• **Your goal**:
Within the listing, how many lines include "Ratio"? Please answer with a bare number.

• **Data shown**:
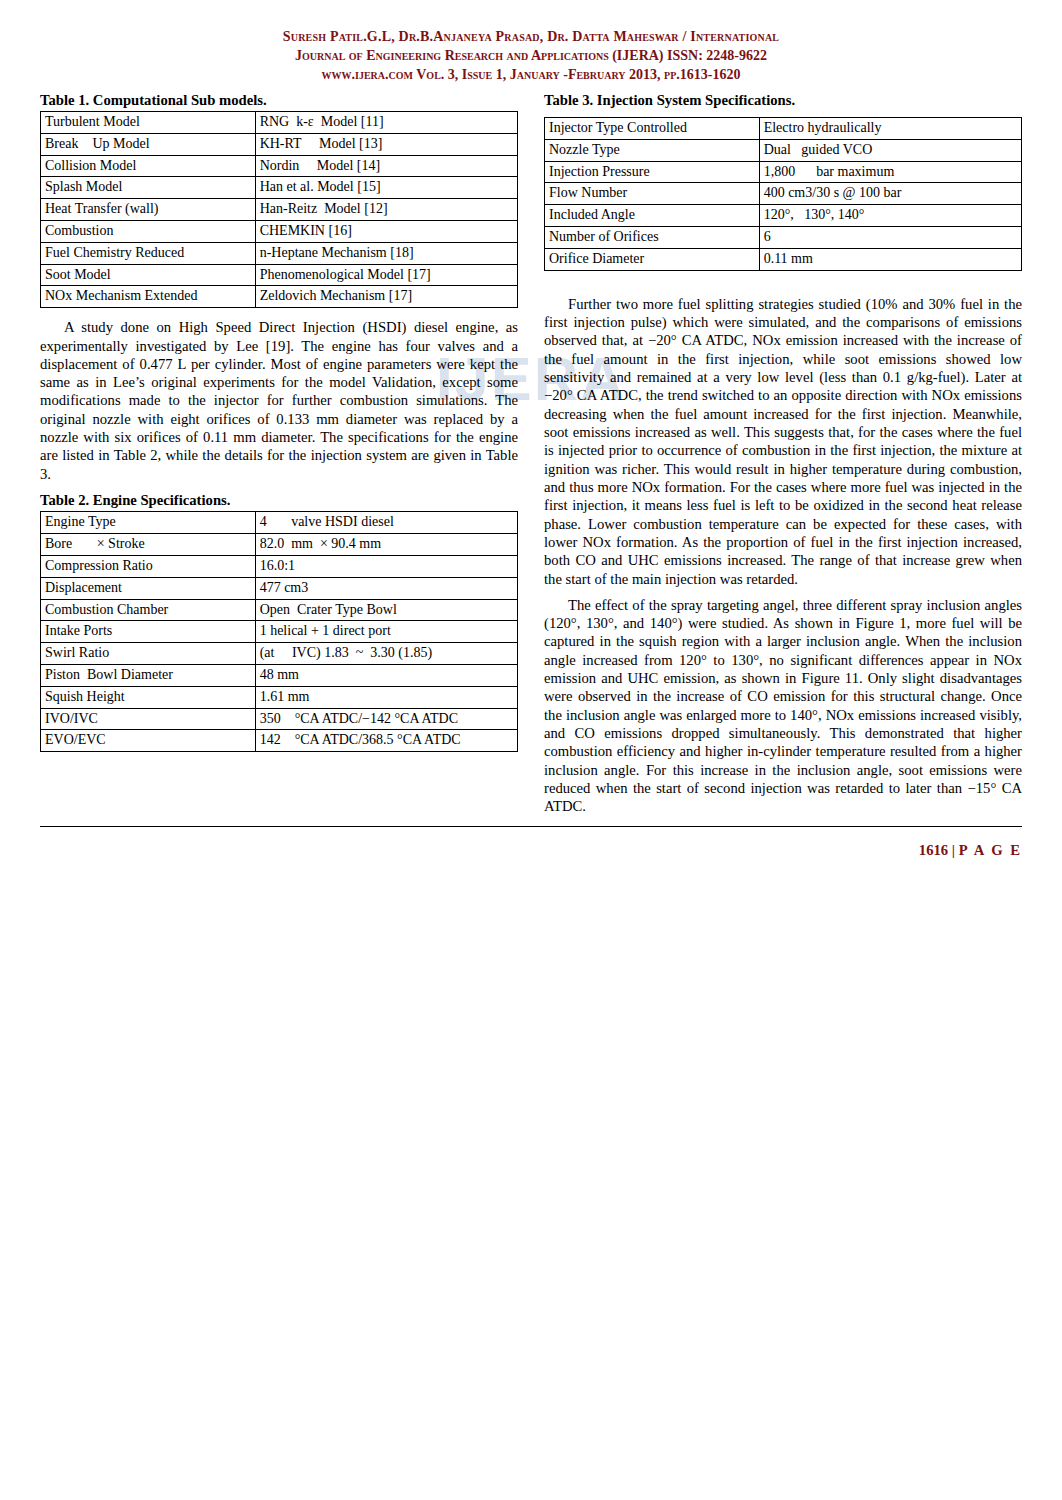Suresh Patil.G.L, Dr.B.Anjaneya Prasad, Dr. Datta Maheswar / International
Journal of Engineering Research and Applications (IJERA) ISSN: 2248-9622
www.ijera.com Vol. 3, Issue 1, January -February 2013, pp.1613-1620
IJERA
Table 1. Computational Sub models.
| Turbulent Model | RNG k-ε Model [11] |
| Break Up Model | KH-RT Model [13] |
| Collision Model | Nordin Model [14] |
| Splash Model | Han et al. Model [15] |
| Heat Transfer (wall) | Han-Reitz Model [12] |
| Combustion | CHEMKIN [16] |
| Fuel Chemistry Reduced | n-Heptane Mechanism [18] |
| Soot Model | Phenomenological Model [17] |
| NOx Mechanism Extended | Zeldovich Mechanism [17] |
A study done on High Speed Direct Injection (HSDI) diesel engine, as experimentally investigated by Lee [19]. The engine has four valves and a displacement of 0.477 L per cylinder. Most of engine parameters were kept the same as in Lee’s original experiments for the model Validation, except some modifications made to the injector for further combustion simulations. The original nozzle with eight orifices of 0.133 mm diameter was replaced by a nozzle with six orifices of 0.11 mm diameter. The specifications for the engine are listed in Table 2, while the details for the injection system are given in Table 3.
Table 2. Engine Specifications.
| Engine Type | 4 valve HSDI diesel |
| Bore × Stroke | 82.0 mm × 90.4 mm |
| Compression Ratio | 16.0:1 |
| Displacement | 477 cm3 |
| Combustion Chamber | Open Crater Type Bowl |
| Intake Ports | 1 helical + 1 direct port |
| Swirl Ratio | (at IVC) 1.83 ~ 3.30 (1.85) |
| Piston Bowl Diameter | 48 mm |
| Squish Height | 1.61 mm |
| IVO/IVC | 350 °CA ATDC/−142 °CA ATDC |
| EVO/EVC | 142 °CA ATDC/368.5 °CA ATDC |
Table 3. Injection System Specifications.
| Injector Type Controlled | Electro hydraulically |
| Nozzle Type | Dual guided VCO |
| Injection Pressure | 1,800 bar maximum |
| Flow Number | 400 cm3/30 s @ 100 bar |
| Included Angle | 120°, 130°, 140° |
| Number of Orifices | 6 |
| Orifice Diameter | 0.11 mm |
Further two more fuel splitting strategies studied (10% and 30% fuel in the first injection pulse) which were simulated, and the comparisons of emissions observed that, at −20° CA ATDC, NOx emission increased with the increase of the fuel amount in the first injection, while soot emissions showed low sensitivity and remained at a very low level (less than 0.1 g/kg-fuel). Later at −20° CA ATDC, the trend switched to an opposite direction with NOx emissions decreasing when the fuel amount increased for the first injection. Meanwhile, soot emissions increased as well. This suggests that, for the cases where the fuel is injected prior to occurrence of combustion in the first injection, the mixture at ignition was richer. This would result in higher temperature during combustion, and thus more NOx formation. For the cases where more fuel was injected in the first injection, it means less fuel is left to be oxidized in the second heat release phase. Lower combustion temperature can be expected for these cases, with lower NOx formation. As the proportion of fuel in the first injection increased, both CO and UHC emissions increased. The range of that increase grew when the start of the main injection was retarded.
The effect of the spray targeting angel, three different spray inclusion angles (120°, 130°, and 140°) were studied. As shown in Figure 1, more fuel will be captured in the squish region with a larger inclusion angle. When the inclusion angle increased from 120° to 130°, no significant differences appear in NOx emission and UHC emission, as shown in Figure 11. Only slight disadvantages were observed in the increase of CO emission for this structural change. Once the inclusion angle was enlarged more to 140°, NOx emissions increased visibly, and CO emissions dropped simultaneously. This demonstrated that higher combustion efficiency and higher in-cylinder temperature resulted from a higher inclusion angle. For this increase in the inclusion angle, soot emissions were reduced when the start of second injection was retarded to later than −15° CA ATDC.
1616 | P A G E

• **Reply to the exercise**:
2